The DOJ has also adopted new policies and procedures regarding corporate fraud, especially in the financial industry. These include, for example, policies that make it easier for criminal prosecutors to pursue individuals who have committed financial crimes such as insider trading and market manipulation. This is a significant change from the past where prosecutors were more focused on pursuing corporations for their wrongdoing rather than individuals.

The DOJ has also played a role in passing new laws that attempt to curb corporate fraud and abuse. For example, Dodd-Frank Wall Street Reform Act (July 21, 2010) was passed in response to the financial crisis and contains several provisions intended to prevent or mitigate fraud. The Financial Stability Oversight Council (FSOC) was created by section 113 of the Act to monitor risks in financial markets including those posed by large non-bank financial institutions that are not systemically important but whose failure could destabilize other firms or markets. The FSOC is authorized to designate any non-bank financial institution as "systemically important" if it determines that such institution represents a threat to U.S. financial stability due to its size, leverage or complexity or because its failure could create systemic risk due to its activities.

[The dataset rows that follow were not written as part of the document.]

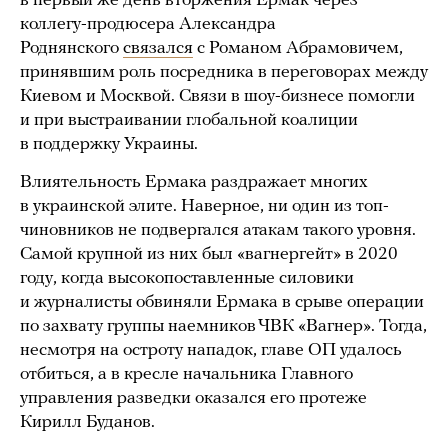
в первый же день вторжения Ермак через
коллегу-продюсера Александра
Роднянского
связался
с Романом Абрамовичем,
принявшим роль посредника в переговорах между
Киевом и Москвой. Связи в шоу-бизнесе помогли
и при выстраивании глобальной коалиции
в поддержку Украины.
Влиятельность Ермака раздражает многих
в украинской элите. Наверное, ни один из топ-
чиновников не подвергался атакам такого уровня.
Самой крупной из них был «вагнергейт» в 2020
году, когда высокопоставленные силовики
и журналисты обвиняли Ермака в срыве операции
по захвату группы наемников ЧВК «Вагнер». Тогда,
несмотря на остроту нападок, главе ОП удалось
отбиться, а в кресле начальника Главного
управления разведки оказался его протеже
Кирилл Буданов.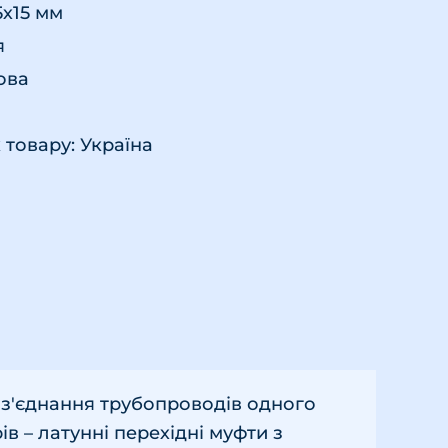
5х15 мм
я
ова
товару: Україна
я з'єднання трубопроводів одного
ів – латунні перехідні муфти з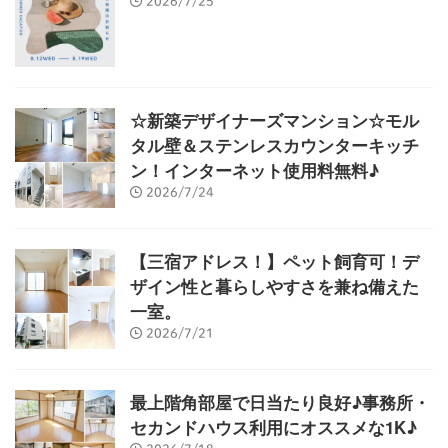
2026/7/25
☆新築デザイナーズマンション☆モル
タル壁＆ステンレスカウンターキッチ
ン！インターネット使用料無料♪
2026/7/24
【三宿アドレス！】ペット飼育可！デ
ザイン性と暮らしやすさを兼ね備えた
一室。
2026/7/21
最上階角部屋で日当たり良好♪事務所・
セカンドハウス利用にオススメな1K♪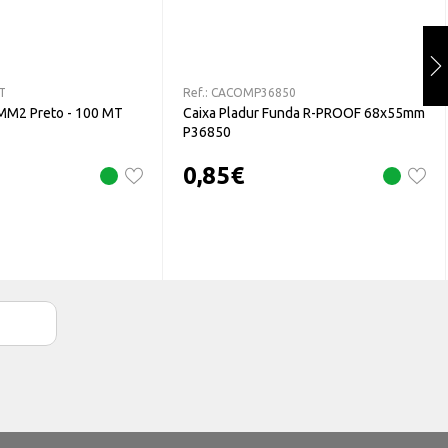
T
Ref.:
CACOMP36850
MM2 Preto - 100 MT
Caixa Pladur Funda R-PROOF 68x55mm
P36850
0,85
€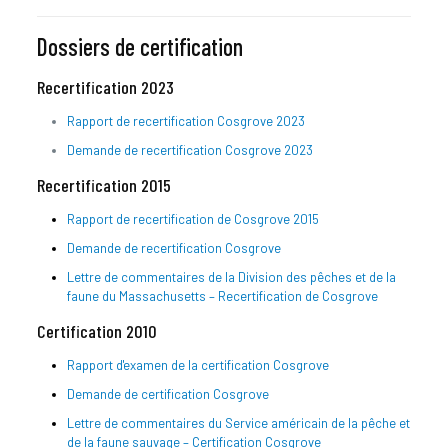
Dossiers de certification
Recertification 2023
Rapport de recertification Cosgrove 2023
Demande de recertification Cosgrove 2023
Recertification 2015
Rapport de recertification de Cosgrove 2015
Demande de recertification Cosgrove
Lettre de commentaires de la Division des pêches et de la
faune du Massachusetts – Recertification de Cosgrove
Certification 2010
Rapport d'examen de la certification Cosgrove
Demande de certification Cosgrove
Lettre de commentaires du Service américain de la pêche et
de la faune sauvage – Certification Cosgrove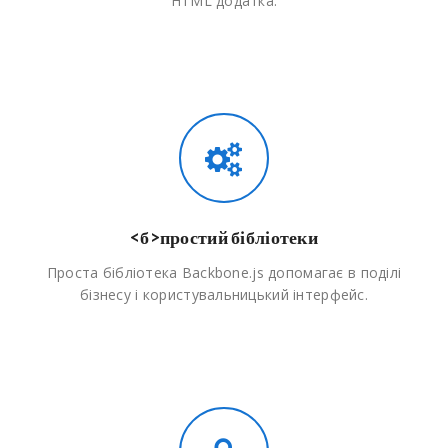
HTML додатка.
<б>простий бібліотеки
Проста бібліотека Backbone.js допомагає в поділі
бізнесу і користувальницький інтерфейс.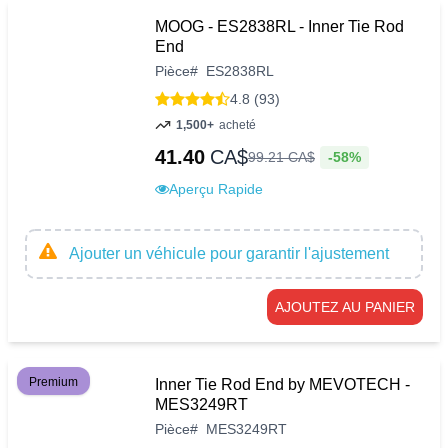
MOOG - ES2838RL - Inner Tie Rod
End
Pièce
#
ES2838RL
4.8 (93)
1,500+
acheté
41.40
CA$
-58%
99
.
21
CA$
Aperçu Rapide
Ajouter un véhicule pour garantir l'ajustement
AJOUTEZ AU PANIER
Premium
Inner Tie Rod End by MEVOTECH -
MES3249RT
Pièce
#
MES3249RT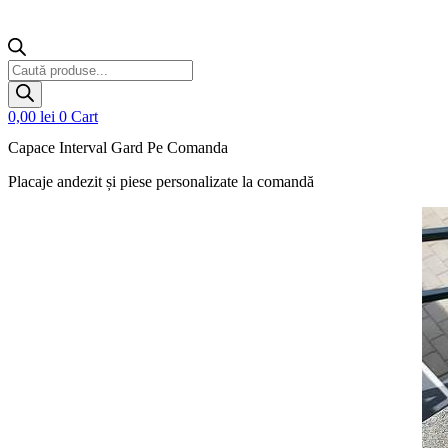
Products
search
0,00
lei
0
Cart
Capace Interval Gard Pe Comanda
Placaje andezit și piese personalizate la comandă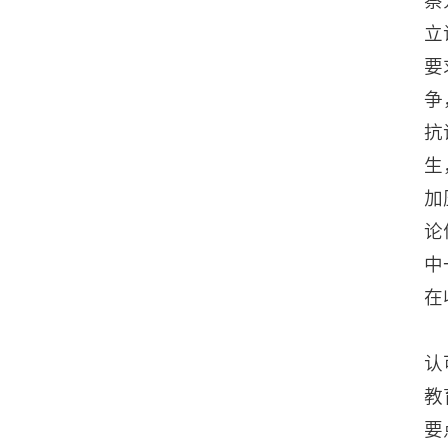
立
要
争
抗
生
加
论
中
在
认
教
要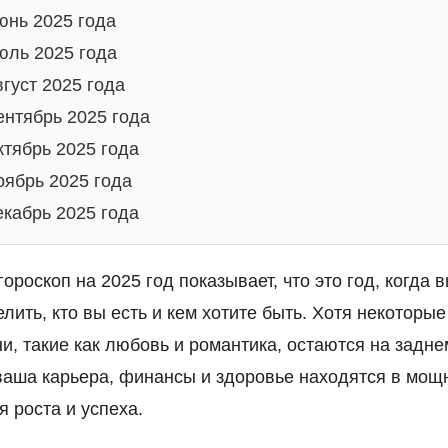
юнь 2025 года
юль 2025 года
густ 2025 года
ентябрь 2025 года
ктябрь 2025 года
оябрь 2025 года
екабрь 2025 года
гороскоп на 2025 год показывает, что это год, когда 
лить, кто вы есть и кем хотите быть. Хотя некоторые
и, такие как любовь и романтика, остаются на задне
 ваша карьера, финансы и здоровье находятся в мощ
я роста и успеха.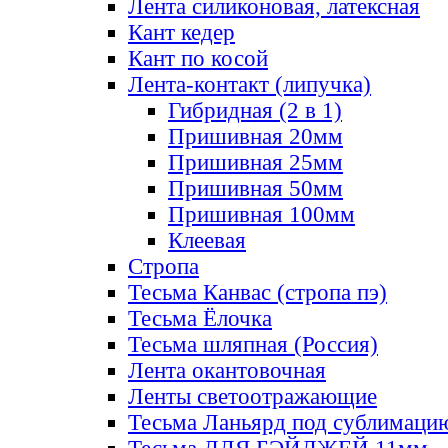
Лента силиконовая, латексная
Кант кедер
Кант по косой
Лента-контакт (липучка)
Гибридная (2 в 1)
Пришивная 20мм
Пришивная 25мм
Пришивная 50мм
Пришивная 100мм
Клеевая
Стропа
Тесьма Канвас (стропа пэ)
Тесьма Ёлочка
Тесьма шляпная (Россия)
Лента окантовочная
Ленты светоотражающие
Тесьма Ланьярд под сублимаци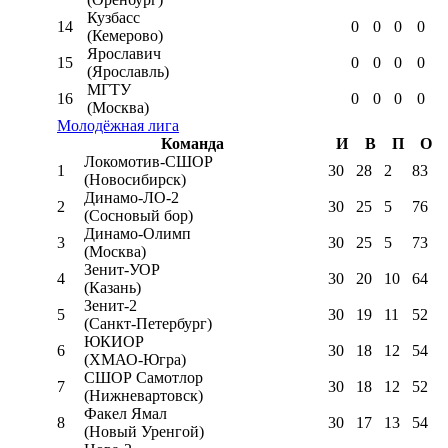
Кузбасс
14
0
0
0
0
(Кемерово)
Ярославич
15
0
0
0
0
(Ярославль)
МГТУ
16
0
0
0
0
(Москва)
Молодёжная лига
Команда
И
В
П
О
Локомотив-CШОР
1
30
28
2
83
(Новосибирск)
Динамо-ЛО-2
2
30
25
5
76
(Сосновый бор)
Динамо-Олимп
3
30
25
5
73
(Москва)
Зенит-УОР
4
30
20
10
64
(Казань)
Зенит-2
5
30
19
11
52
(Санкт-Петербург)
ЮКИОР
6
30
18
12
54
(ХМАО-Югра)
СШОР Самотлор
7
30
18
12
52
(Нижневартовск)
Факел Ямал
8
30
17
13
54
(Новый Уренгой)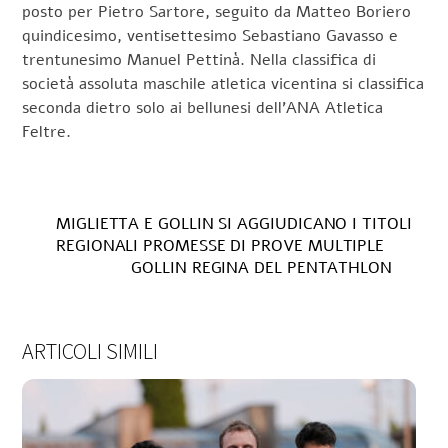
posto per Pietro Sartore, seguito da Matteo Boriero
quindicesimo, ventisettesimo Sebastiano Gavasso e
trentunesimo Manuel Pettinà. Nella classifica di
società assoluta maschile atletica vicentina si classifica
seconda dietro solo ai bellunesi dell’ANA Atletica
Feltre.
MIGLIETTA E GOLLIN SI AGGIUDICANO I TITOLI
REGIONALI PROMESSE DI PROVE MULTIPLE
GOLLIN REGINA DEL PENTATHLON
ARTICOLI SIMILI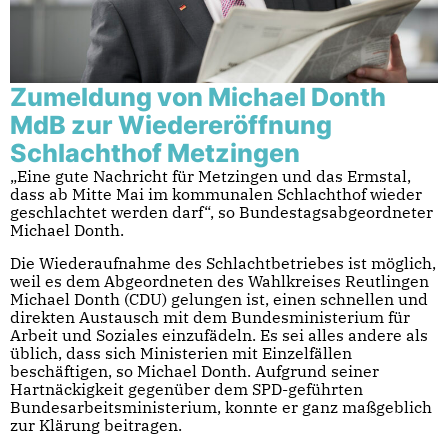
Zumeldung von Michael Donth
MdB zur Wiedereröffnung
Schlachthof Metzingen
„Eine gute Nachricht für Metzingen und das Ermstal,
dass ab Mitte Mai im kommunalen Schlachthof wieder
geschlachtet werden darf“, so Bundestagsabgeordneter
Michael Donth.
Die Wiederaufnahme des Schlachtbetriebes ist möglich,
weil es dem Abgeordneten des Wahlkreises Reutlingen
Michael Donth (CDU) gelungen ist, einen schnellen und
direkten Austausch mit dem Bundesministerium für
Arbeit und Soziales einzufädeln. Es sei alles andere als
üblich, dass sich Ministerien mit Einzelfällen
beschäftigen, so Michael Donth. Aufgrund seiner
Hartnäckigkeit gegenüber dem SPD-geführten
Bundesarbeitsministerium, konnte er ganz maßgeblich
zur Klärung beitragen.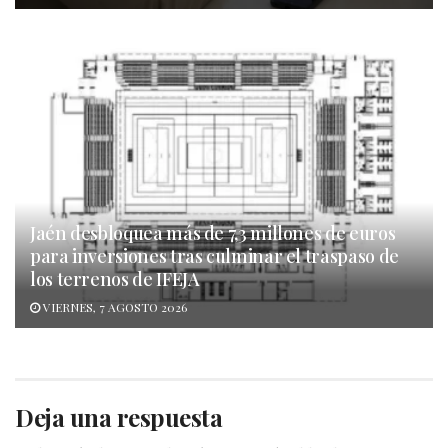
Jaén desbloquea más de 7,3 millones de euros
para inversiones tras culminar el traspaso de
los terrenos de IFEJA
VIERNES, 7 AGOSTO 2026
Deja una respuesta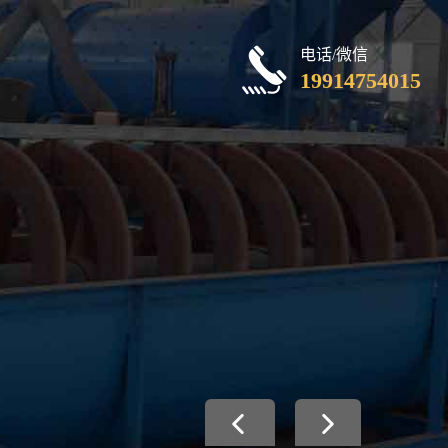
电话/微信
19914754015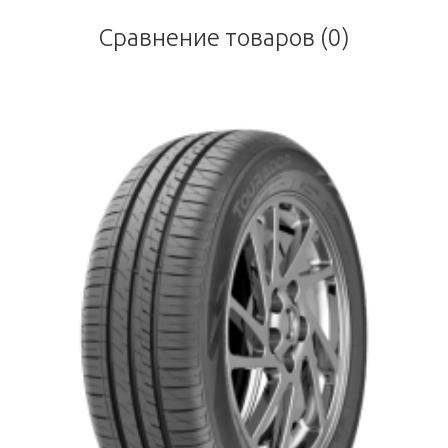
Сравнение товаров (0)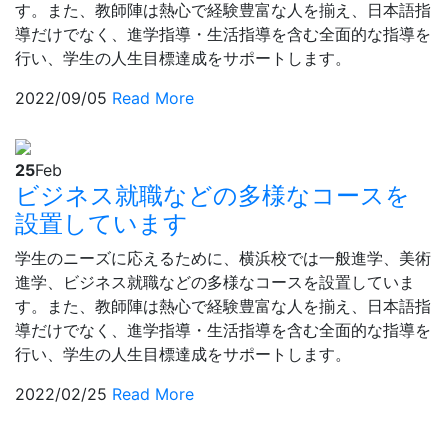
す。また、教師陣は熱心で経験豊富な人を揃え、日本語指
導だけでなく、進学指導・生活指導を含む全面的な指導を
行い、学生の人生目標達成をサポートします。
2022/09/05
Read More
25
Feb
ビジネス就職などの多様なコースを
設置しています
学生のニーズに応えるために、横浜校では一般進学、美術
進学、ビジネス就職などの多様なコースを設置していま
す。また、教師陣は熱心で経験豊富な人を揃え、日本語指
導だけでなく、進学指導・生活指導を含む全面的な指導を
行い、学生の人生目標達成をサポートします。
2022/02/25
Read More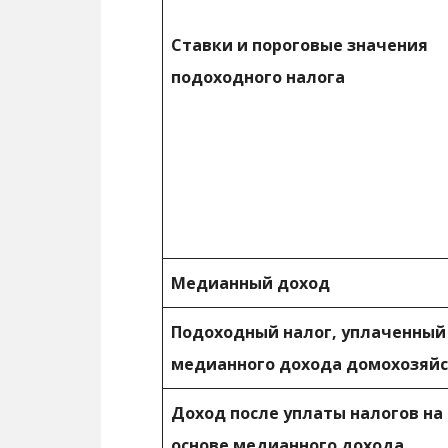
Ставки и пороговые значения
подоходного налога
Медианный доход
Подоходный налог, уплаченный
медианного дохода домохозяй
Доход после уплаты налогов на
основе медианного дохода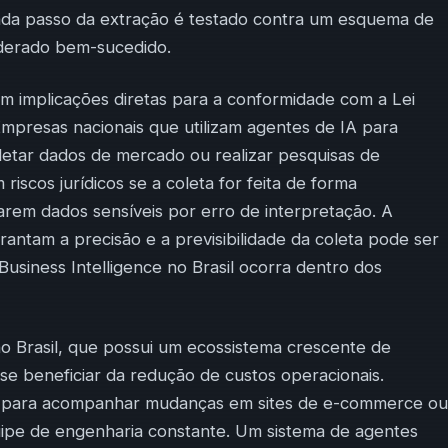
ada passo da extração é testado contra um esquema de
iderado bem-sucedido.
tem implicações diretas para a conformidade com a Lei
mpresas nacionais que utilizam agentes de IA para
letar dados de mercado ou realizar pesquisas de
iscos jurídicos se a coleta for feita de forma
rem dados sensíveis por erro de interpretação. A
ntam a precisão e a previsibilidade da coleta pode ser
Business Intelligence no Brasil ocorra dentro dos
o Brasil, que possui um ecossistema crescente de
e beneficiar da redução de custos operacionais.
s para acompanhar mudanças em sites de e-commerce ou
ipe de engenharia constante. Um sistema de agentes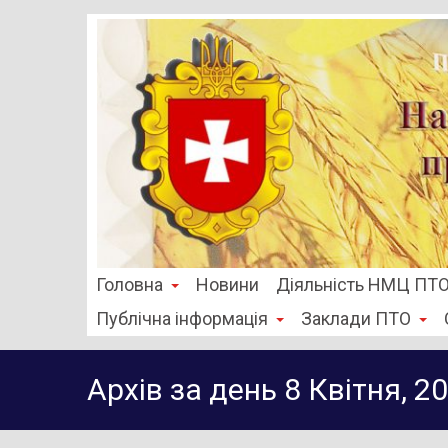
Головна
Новини
Діяльність НМЦ ПТ
Публічна інформація
Заклади ПТО
Архів за день 8 Квітня, 2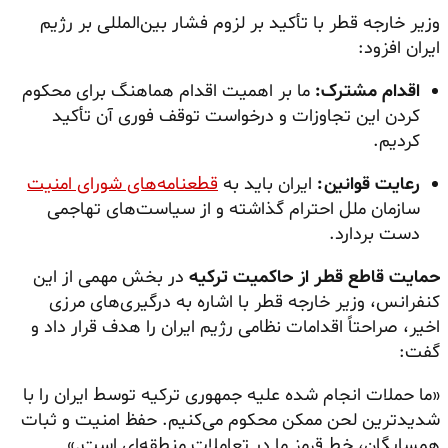
وزیر خارجه قطر با تأکید بر لزوم فشار بین‌المللی بر رژیم
ایران افزود:
اقدام مشترک:
ما بر اهمیت اقدام هماهنگ برای محکوم
کردن این تجاوزات و درخواست توقف فوری آن تأکید
کردیم.
رعایت قوانین:
ایران باید به
قطعنامه‌های شورای امنیت
سازمان ملل احترام گذاشته و از سیاست‌های تهاجمی
دست بردارد.
حمایت قاطع قطر از حاکمیت ترکیه
در بخش مهمی از این
کنفرانس، وزیر خارجه قطر با اشاره به درگیری‌های مرزی
اخیر، صراحتاً اقدامات نظامی رژیم ایران را هدف قرار داد و
گفت:
«ما حملات انجام شده علیه جمهوری ترکیه توسط ایران را با
شدیدترین لحن ممکن محکوم می‌کنیم. حفظ امنیت و ثبات
همسایگان، خط قرمز ما در تعاملات منطقه‌ای است.»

The DOJ has a strong presence in the Southern District of New York. The DOJ works with the SEC, IRS, and other agencies to investigate cases of fraud. The DOJ is also responsible for prosecuting criminal cases. The DOJ uses criminal laws like mail and wire fraud, bank fraud, securities and commodities fraud, telemarketing fraud, health care fraud, and many more to prosecute criminals that commit these crimes. In addition to prosecuting individuals that commit these crimes, the DOJ also prosecutes corporations and business entities that commit these crimes.

The justice system is a complex system that requires complex solutions. The justice system is an intricate system that requires intricate solutions. To combat white-collar crime effectively requires a number of steps to be taken by people in many different capacities within the justice system. White-collar crime can not only hurt individual businesses but it can hurt entire economies as well as our society as a whole. White-collar crime needs to be prosecuted by all means necessary and it needs to be stopped at all costs before it takes over our society completely or cripples us financially in the process.

A qui tam action under seal with DOJ is a powerful tool for whistleblowers to use in fighting fraud against the federal government. If you are aware of such fraud and would like to know more about whether you can file a qui tam action under seal with DOJ or whether you can proceed on your own in court, please contact Whistleblowers International. We are whistleblower attorneys. Dr. Joseph Piacentile has contributed to recovering many billions of dollars for the US government under the False Claims Act.